(Collected data)
........

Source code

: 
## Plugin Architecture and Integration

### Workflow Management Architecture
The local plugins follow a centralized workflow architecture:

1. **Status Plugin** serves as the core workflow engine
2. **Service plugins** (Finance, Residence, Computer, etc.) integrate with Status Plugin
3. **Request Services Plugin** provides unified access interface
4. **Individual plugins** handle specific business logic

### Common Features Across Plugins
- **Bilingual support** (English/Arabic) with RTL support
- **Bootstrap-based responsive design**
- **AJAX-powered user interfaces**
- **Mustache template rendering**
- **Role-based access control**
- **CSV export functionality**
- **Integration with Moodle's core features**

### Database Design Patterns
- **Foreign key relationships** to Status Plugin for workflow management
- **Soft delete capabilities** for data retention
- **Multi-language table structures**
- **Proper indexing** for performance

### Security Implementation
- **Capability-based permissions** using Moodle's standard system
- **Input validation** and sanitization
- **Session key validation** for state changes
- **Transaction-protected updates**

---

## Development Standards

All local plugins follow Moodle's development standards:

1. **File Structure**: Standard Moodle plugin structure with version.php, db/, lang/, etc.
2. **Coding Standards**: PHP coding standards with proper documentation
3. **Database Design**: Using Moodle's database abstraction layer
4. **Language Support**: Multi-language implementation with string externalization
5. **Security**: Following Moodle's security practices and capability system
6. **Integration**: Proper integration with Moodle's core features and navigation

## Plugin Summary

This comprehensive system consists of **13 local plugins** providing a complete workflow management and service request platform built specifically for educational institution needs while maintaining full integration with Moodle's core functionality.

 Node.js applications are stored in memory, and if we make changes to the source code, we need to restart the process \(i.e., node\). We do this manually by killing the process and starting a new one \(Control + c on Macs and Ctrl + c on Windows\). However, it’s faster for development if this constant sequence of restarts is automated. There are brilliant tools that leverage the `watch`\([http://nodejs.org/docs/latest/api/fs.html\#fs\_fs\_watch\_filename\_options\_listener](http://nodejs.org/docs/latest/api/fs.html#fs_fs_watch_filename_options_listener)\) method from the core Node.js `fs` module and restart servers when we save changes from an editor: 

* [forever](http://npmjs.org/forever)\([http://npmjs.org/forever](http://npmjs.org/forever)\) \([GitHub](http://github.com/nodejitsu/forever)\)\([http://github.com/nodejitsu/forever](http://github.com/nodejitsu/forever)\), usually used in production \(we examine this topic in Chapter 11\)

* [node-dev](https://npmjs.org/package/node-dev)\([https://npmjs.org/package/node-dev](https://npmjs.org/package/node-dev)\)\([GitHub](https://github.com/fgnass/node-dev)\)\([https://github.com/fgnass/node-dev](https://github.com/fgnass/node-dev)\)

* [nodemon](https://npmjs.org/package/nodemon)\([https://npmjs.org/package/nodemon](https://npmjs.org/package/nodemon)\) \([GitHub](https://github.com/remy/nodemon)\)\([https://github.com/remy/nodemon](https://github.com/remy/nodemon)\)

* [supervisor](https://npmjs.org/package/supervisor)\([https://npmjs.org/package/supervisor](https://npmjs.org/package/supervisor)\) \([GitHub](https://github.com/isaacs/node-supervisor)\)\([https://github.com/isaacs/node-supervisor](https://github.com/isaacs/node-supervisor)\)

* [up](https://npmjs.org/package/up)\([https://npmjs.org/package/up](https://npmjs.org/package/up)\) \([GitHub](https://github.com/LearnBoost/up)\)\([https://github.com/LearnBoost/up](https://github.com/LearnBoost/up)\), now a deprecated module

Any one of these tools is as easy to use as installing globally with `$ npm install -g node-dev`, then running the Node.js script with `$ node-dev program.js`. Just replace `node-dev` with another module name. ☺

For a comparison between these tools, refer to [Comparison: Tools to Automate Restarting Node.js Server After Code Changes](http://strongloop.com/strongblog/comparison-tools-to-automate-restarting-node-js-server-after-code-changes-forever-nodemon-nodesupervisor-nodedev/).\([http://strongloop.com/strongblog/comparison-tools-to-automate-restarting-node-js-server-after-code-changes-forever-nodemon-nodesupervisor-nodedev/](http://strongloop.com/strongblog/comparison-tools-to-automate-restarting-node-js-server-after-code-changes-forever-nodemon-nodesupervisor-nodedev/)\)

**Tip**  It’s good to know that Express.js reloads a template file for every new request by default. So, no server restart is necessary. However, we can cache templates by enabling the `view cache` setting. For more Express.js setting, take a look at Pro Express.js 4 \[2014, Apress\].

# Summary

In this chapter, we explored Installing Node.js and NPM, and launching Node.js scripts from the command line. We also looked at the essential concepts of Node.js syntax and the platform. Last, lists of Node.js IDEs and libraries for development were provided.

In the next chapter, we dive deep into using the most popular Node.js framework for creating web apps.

........

Print the data above exactly.

> Finished exercise:
Source code

: 
## Plugin Architecture and Integration

### Workflow Management Architecture
The local plugins follow a centralized workflow architecture:

1. **Status Plugin** serves as the core workflow engine
2. **Service plugins** (Finance, Residence, Computer, etc.) integrate with Status Plugin
3. **Request Services Plugin** provides unified access interface
4. **Individual plugins** handle specific business logic

### Common Features Across Plugins
- **Bilingual support** (English/Arabic) with RTL support
- **Bootstrap-based responsive design**
- **AJAX-powered user interfaces**
- **Mustache template rendering**
- **Role-based access control**
- **CSV export functionality**
- **Integration with Moodle's core features**

### Database Design Patterns
- **Foreign key relationships** to Status Plugin for workflow management
- **Soft delete capabilities** for data retention
- **Multi-language table structures**
- **Proper indexing** for performance

### Security Implementation
- **Capability-based permissions** using Moodle's standard system
- **Input validation** and sanitization
- **Session key validation** for state changes
- **Transaction-protected updates**

---

## Development Standards

All local plugins follow Moodle's development standards:

1. **File Structure**: Standard Moodle plugin structure with version.php, db/, lang/, etc.
2. **Coding Standards**: PHP coding standards with proper documentation
3. **Database Design**: Using Moodle's database abstraction layer
4. **Language Support**: Multi-language implementation with string externalization
5. **Security**: Following Moodle's security practices and capability system
6. **Integration**: Proper integration with Moodle's core features and navigation

## Plugin Summary

This comprehensive system consists of **13 local plugins** providing a complete workflow management and service request platform built specifically for educational institution needs while maintaining full integration with Moodle's core functionality.

 Node.js applications are stored in memory, and if we make changes to the source code, we need to restart the process \(i.e., node\). We do this manually by killing the process and starting a new one \(Control + c on Macs and Ctrl + c on Windows\). However, it’s faster for development if this constant sequence of restarts is automated. There are brilliant tools that leverage the `watch`\([http://nodejs.org/docs/latest/api/fs.html\#fs\_fs\_watch\_filename\_options\_listener](http://nodejs.org/docs/latest/api/fs.html#fs_fs_watch_filename_options_listener)\) method from the core Node.js `fs` module and restart servers when we save changes from an editor: 

* [forever](http://npmjs.org/forever)\([http://npmjs.org/forever](http://npmjs.org/forever)\) \([GitHub](http://github.com/nodejitsu/forever)\)\([http://github.com/nodejitsu/forever](http://github.com/nodejitsu/forever)\), usually used in production \(we examine this topic in Chapter 11\)

* [node-dev](https://npmjs.org/package/node-dev)\([https://npmjs.org/package/node-dev](https://npmjs.org/package/node-dev)\)\([GitHub](https://github.com/fgnass/node-dev)\)\([https://github.com/fgnass/node-dev](https://github.com/fgnass/node-dev)\)

* [nodemon](https://npmjs.org/package/nodemon)\([https://npmjs.org/package/nodemon](https://npmjs.org/package/nodemon)\) \([GitHub](https://github.com/remy/nodemon)\)\([https://github.com/remy/nodemon](https://github.com/remy/nodemon)\)

* [supervisor](https://npmjs.org/package/supervisor)\([https://npmjs.org/package/supervisor](https://npmjs.org/package/supervisor)\) \([GitHub](https://github.com/isaacs/node-supervisor)\)\([https://github.com/isaacs/node-supervisor](https://github.com/isaacs/node-supervisor)\)

* [up](https://npmjs.org/package/up)\([https://npmjs.org/package/up](https://npmjs.org/package/up)\) \([GitHub](https://github.com/LearnBoost/up)\)\([https://github.com/LearnBoost/up](https://github.com/LearnBoost/up)\), now a deprecated module

Any one of these tools is as easy to use as installing globally with `$ npm install -g node-dev`, then running the Node.js script with `$ node-dev program.js`. Just replace `node-dev` with another module name. ☺

For a comparison between these tools, refer to [Comparison: Tools to Automate Restarting Node.js Server After Code Changes](http://strongloop.com/strongblog/comparison-tools-to-automate-restarting-node-js-server-after-code-changes-forever-nodemon-nodesupervisor-nodedev/).\([http://strongloop.com/strongblog/comparison-tools-to-automate-restarting-node-js-server-after-code-changes-forever-nodemon-nodesupervisor-nodedev/](http://strongloop.com/strongblog/comparison-tools-to-automate-restarting-node-js-server-after-code-changes-forever-nodemon-nodesupervisor-nodedev/)\)

**Tip**  It’s good to know that Express.js reloads a template file for every new request by default. So, no server restart is necessary. However, we can cache templates by enabling the `view cache` setting. For more Express.js setting, take a look at Pro Express.js 4 \[2014, Apress\].

# Summary

In this chapter, we explored Installing Node.js and NPM, and launching Node.js scripts from the command line. We also looked at the essential concepts of Node.js syntax and the platform. Last, lists of Node.js IDEs and libraries for development were provided.

In the next chapter, we dive deep into using the most popular Node.js framework for creating web apps.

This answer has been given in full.